In view of these comments, not knowing the full extent of the damage he has done, why would Cato give Snowden a platform? His video appearance at the Cato Surveillance Conference had to have been arranged with the help of the Russian security agents who guard Snowden and regulate access to him. Why would Cato participate in such an arrangement?
David Koch also serves on the board of the Reason Foundation, which sponsors Reason magazine. It, too, is pro-Snowden, having published such articles as, “Thank You, Edward Snowden.” The author called Snowden a “whistleblower,” which is a falsehood.
Martin Edwin Andersen, the first national security whistleblower to be given the “Public Servant Award” by the U.S. Office of Special Counsel, strongly disputes the idea that Snowden is a whistleblower. He calls Snowden a national security leaker who engaged in theft, fled the country to escape justice, and is now “in the protective embraces of Olympic Russian police-state champion Vladimir Putin.”
By the way, Cato also supports Obama’s policy of appeasing the Castro regime in Cuba. It ran an article when Chuck Hagel was nominated as Obama’s Secretary of Defense, saying the former senator was correct in calling the idea “goofy” that the Havana regime constitutes a terrorist threat to the United States. Cato said nothing about the American terrorists who fled to Cuba and are being protected by the Castro regime. One, Joanne Chesimard, is a convicted cop-killer. The other major American terrorist in Cuba, William Morales, was a bomb-maker for the FALN, which killed four Americans in the 1975 Fraunces Tavern bombing in New York City.
Obama’s scheme to normalize relations with Cuba does not include the return of these terrorists to face justice in the U.S.
Hagel has since left the administration, but the Koch-funded Cato Institute is still around, exercising its influence on Washington policy makers. Cato hailed the release of the Senate Democrats’ so-called “torture report,” calling it “long overdue.”

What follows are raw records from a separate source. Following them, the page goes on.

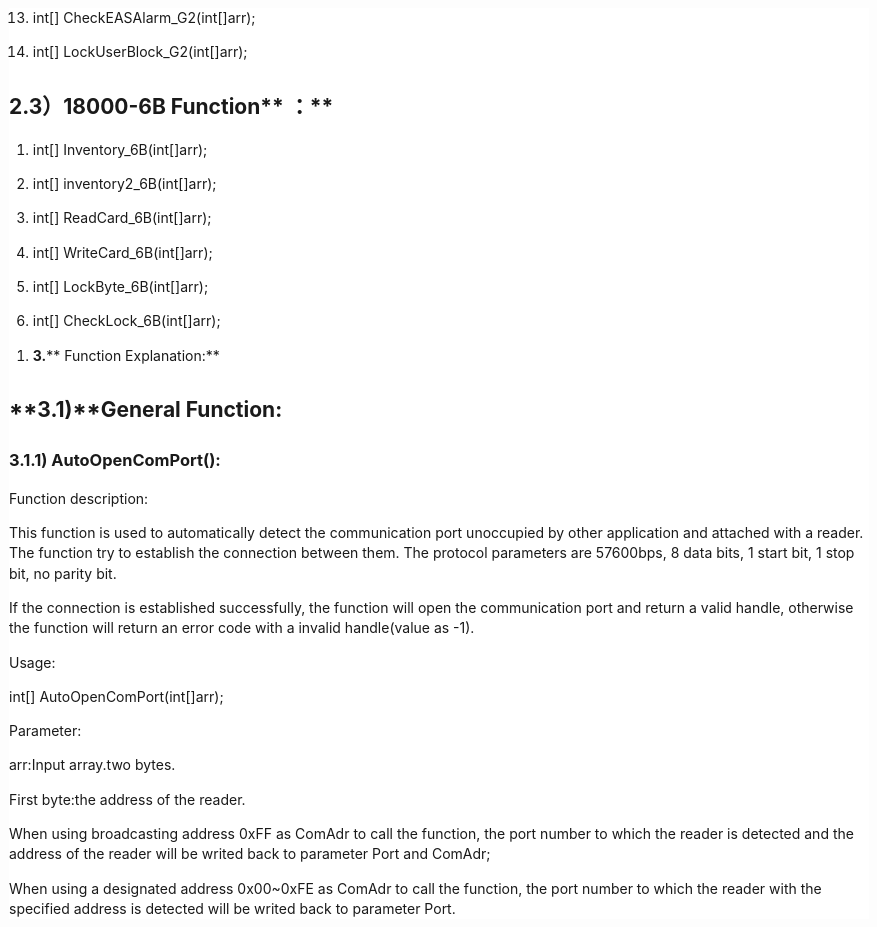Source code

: 13) int[] CheckEASAlarm\_G2(int[]arr);

14) int[] LockUserBlock\_G2(int[]arr);

## **2.3）18000-6B**  **Function**** ：**

1) int[] Inventory\_6B(int[]arr);

2) int[] inventory2\_6B(int[]arr);

3) int[] ReadCard\_6B(int[]arr);

4) int[] WriteCard\_6B(int[]arr);

5) int[] LockByte\_6B(int[]arr);

6) int[] CheckLock\_6B(int[]arr);

















1. **3.**** Function Explanation:**

## **3.1)****General Function:**

### **3.1.1) AutoOpenComPort():**

Function description:

This function is used to automatically detect the communication port unoccupied by other application and attached with a reader. The function try to establish the connection between them. The protocol parameters are 57600bps, 8 data bits, 1 start bit, 1 stop bit, no parity bit.

If the connection is established successfully, the function will open the communication port and return a valid handle, otherwise the function will return an error code with a invalid handle(value as -1).

Usage:

int[] AutoOpenComPort(int[]arr);

Parameter:

arr:Input array.two bytes.

First byte:the address of the reader.

When using broadcasting address 0xFF as ComAdr to call the function, the port number to which the reader is detected and the address of the reader will be writed back to parameter Port and ComAdr;

When using a designated address 0x00~0xFE as ComAdr to call the function, the port number to which the reader with the specified address is detected will be writed back to parameter Port.
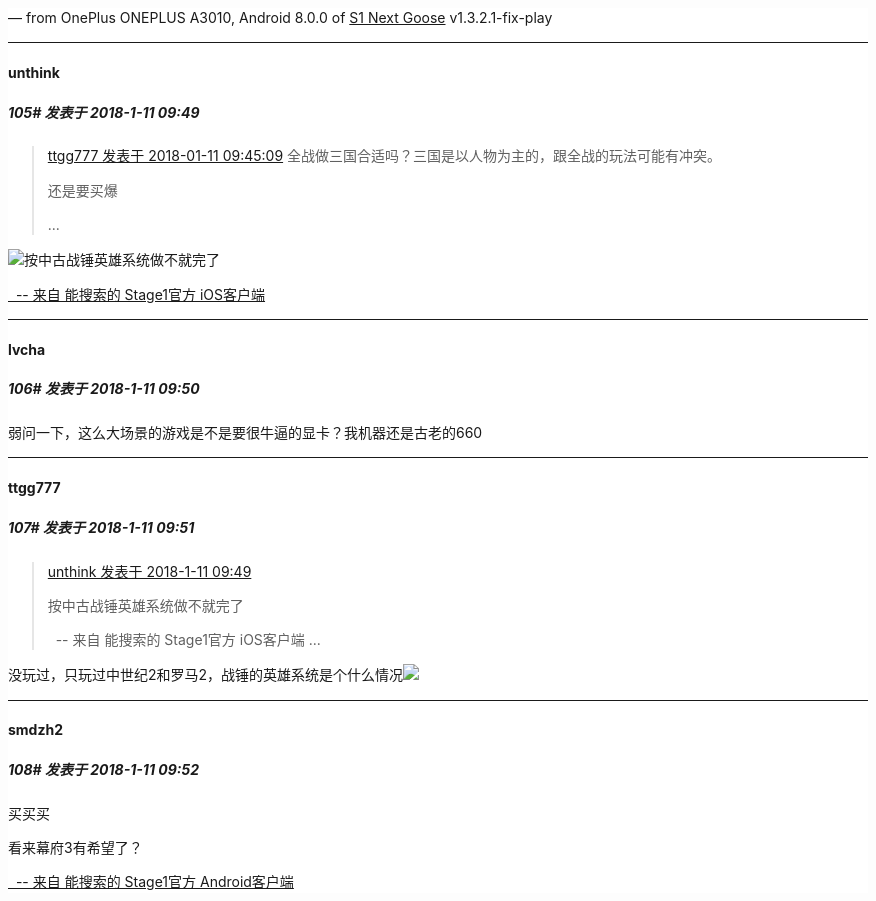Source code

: — from OnePlus ONEPLUS A3010, Android 8.0.0 of [S1 Next Goose](https://play.google.com/store/apps/details?id=me.ykrank.s1next) v1.3.2.1-fix-play


-----

####  unthink  
##### 105#       发表于 2018-1-11 09:49


<blockquote><a href="httphttps://bbs.saraba1st.com/2b/forum.php?mod=redirect&amp;goto=findpost&amp;pid=38201721&amp;ptid=1574255" target="_blank">ttgg777 发表于 2018-01-11 09:45:09</a>
全战做三国合适吗？三国是以人物为主的，跟全战的玩法可能有冲突。

还是要买爆


 ...</blockquote><img src="https://static.saraba1st.com/image/smiley/face2017/037.png" referrerpolicy="no-referrer">按中古战锤英雄系统做不就完了

[  -- 来自 能搜索的 Stage1官方 iOS客户端](https://itunes.apple.com/fi/app/saraba1st/id1221237470?mt=8)


-----

####  lvcha  
##### 106#       发表于 2018-1-11 09:50


弱问一下，这么大场景的游戏是不是要很牛逼的显卡？我机器还是古老的660


-----

####  ttgg777  
##### 107#       发表于 2018-1-11 09:51


<blockquote><a href="httphttps://bbs.saraba1st.com/2b/forum.php?mod=redirect&amp;goto=findpost&amp;pid=38201768&amp;ptid=1574255" target="_blank">unthink 发表于 2018-1-11 09:49</a>

按中古战锤英雄系统做不就完了


  -- 来自 能搜索的 Stage1官方 iOS客户端 ...</blockquote>
没玩过，只玩过中世纪2和罗马2，战锤的英雄系统是个什么情况<img src="https://static.saraba1st.com/image/smiley/face2017/037.png" referrerpolicy="no-referrer">


-----

####  smdzh2  
##### 108#       发表于 2018-1-11 09:52


买买买

看来幕府3有希望了？

[  -- 来自 能搜索的 Stage1官方 Android客户端](https://www.coolapk.com/apk/140634)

The Kochs’ support for this group may prove to be more surprising than the “news” to some conservatives that David Koch is a liberal on social issues. The Koch Brothers are very liberal on foreign policy, too. We previously commented on a Charles Koch Institute forum featuring a foreign policy talking head who has no problem with Iran acquiring nuclear weapons.
So why are the Kochs sinking money into Republican-oriented and even some conservative groups? It’s time for traditional conservatives to examine what appears to be a Koch plan to move the Republican Party to the left on social and foreign policy issues.